| WHAT IS EXPECTED |
Count up the lines below in which the string "mathematical" appears. The reply should be that number alone.

== SOURCE MATERIAL

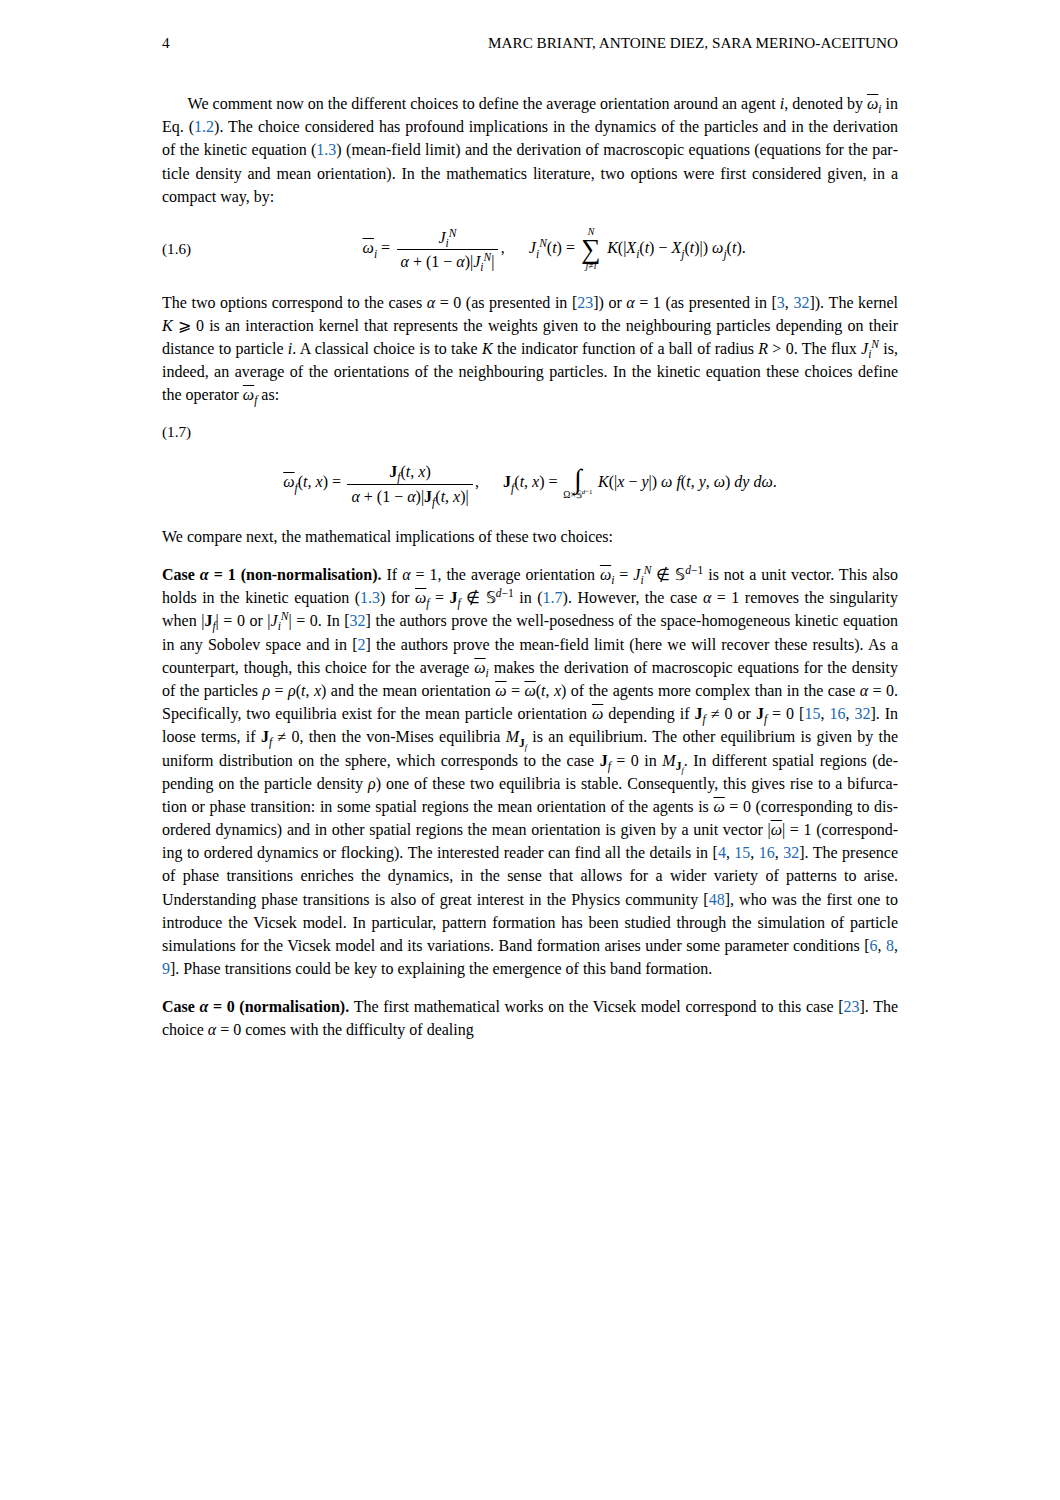4 MARC BRIANT, ANTOINE DIEZ, SARA MERINO-ACEITUNO
We comment now on the different choices to define the average orientation around an agent i, denoted by ωi in Eq. (1.2). The choice considered has profound implications in the dynamics of the particles and in the derivation of the kinetic equation (1.3) (mean-field limit) and the derivation of macroscopic equations (equations for the particle density and mean orientation). In the mathematics literature, two options were first considered given, in a compact way, by:
(1.6) ωi = JiN α + (1 − α)|JiN|, JiN(t) = N∑j≠i K(|Xi(t) − Xj(t)|) ωj(t).
The two options correspond to the cases α = 0 (as presented in [23]) or α = 1 (as presented in [3, 32]). The kernel K ⩾ 0 is an interaction kernel that represents the weights given to the neighbouring particles depending on their distance to particle i. A classical choice is to take K the indicator function of a ball of radius R > 0. The flux JiN is, indeed, an average of the orientations of the neighbouring particles. In the kinetic equation these choices define the operator ωf as:
(1.7)
ωf(t, x) = Jf(t, x) α + (1 − α)|Jf(t, x)|, Jf(t, x) = ∫Ω×𝕊d−1 K(|x − y|) ω f(t, y, ω) dy dω.
We compare next, the mathematical implications of these two choices:
Case α = 1 (non-normalisation). If α = 1, the average orientation ωi = JiN ∉ 𝕊d−1 is not a unit vector. This also holds in the kinetic equation (1.3) for ωf = Jf ∉ 𝕊d−1 in (1.7). However, the case α = 1 removes the singularity when |Jf| = 0 or |JiN| = 0. In [32] the authors prove the well-posedness of the space-homogeneous kinetic equation in any Sobolev space and in [2] the authors prove the mean-field limit (here we will recover these results). As a counterpart, though, this choice for the average ωi makes the derivation of macroscopic equations for the density of the particles ρ = ρ(t, x) and the mean orientation ω = ω(t, x) of the agents more complex than in the case α = 0. Specifically, two equilibria exist for the mean particle orientation ω depending if Jf ≠ 0 or Jf = 0 [15, 16, 32]. In loose terms, if Jf ≠ 0, then the von-Mises equilibria MJf is an equilibrium. The other equilibrium is given by the uniform distribution on the sphere, which corresponds to the case Jf = 0 in MJf. In different spatial regions (depending on the particle density ρ) one of these two equilibria is stable. Consequently, this gives rise to a bifurcation or phase transition: in some spatial regions the mean orientation of the agents is ω = 0 (corresponding to disordered dynamics) and in other spatial regions the mean orientation is given by a unit vector |ω| = 1 (corresponding to ordered dynamics or flocking). The interested reader can find all the details in [4, 15, 16, 32]. The presence of phase transitions enriches the dynamics, in the sense that allows for a wider variety of patterns to arise. Understanding phase transitions is also of great interest in the Physics community [48], who was the first one to introduce the Vicsek model. In particular, pattern formation has been studied through the simulation of particle simulations for the Vicsek model and its variations. Band formation arises under some parameter conditions [6, 8, 9]. Phase transitions could be key to explaining the emergence of this band formation.
Case α = 0 (normalisation). The first mathematical works on the Vicsek model correspond to this case [23]. The choice α = 0 comes with the difficulty of dealing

====

| ANSWER FOR THIS EXERCISE |
2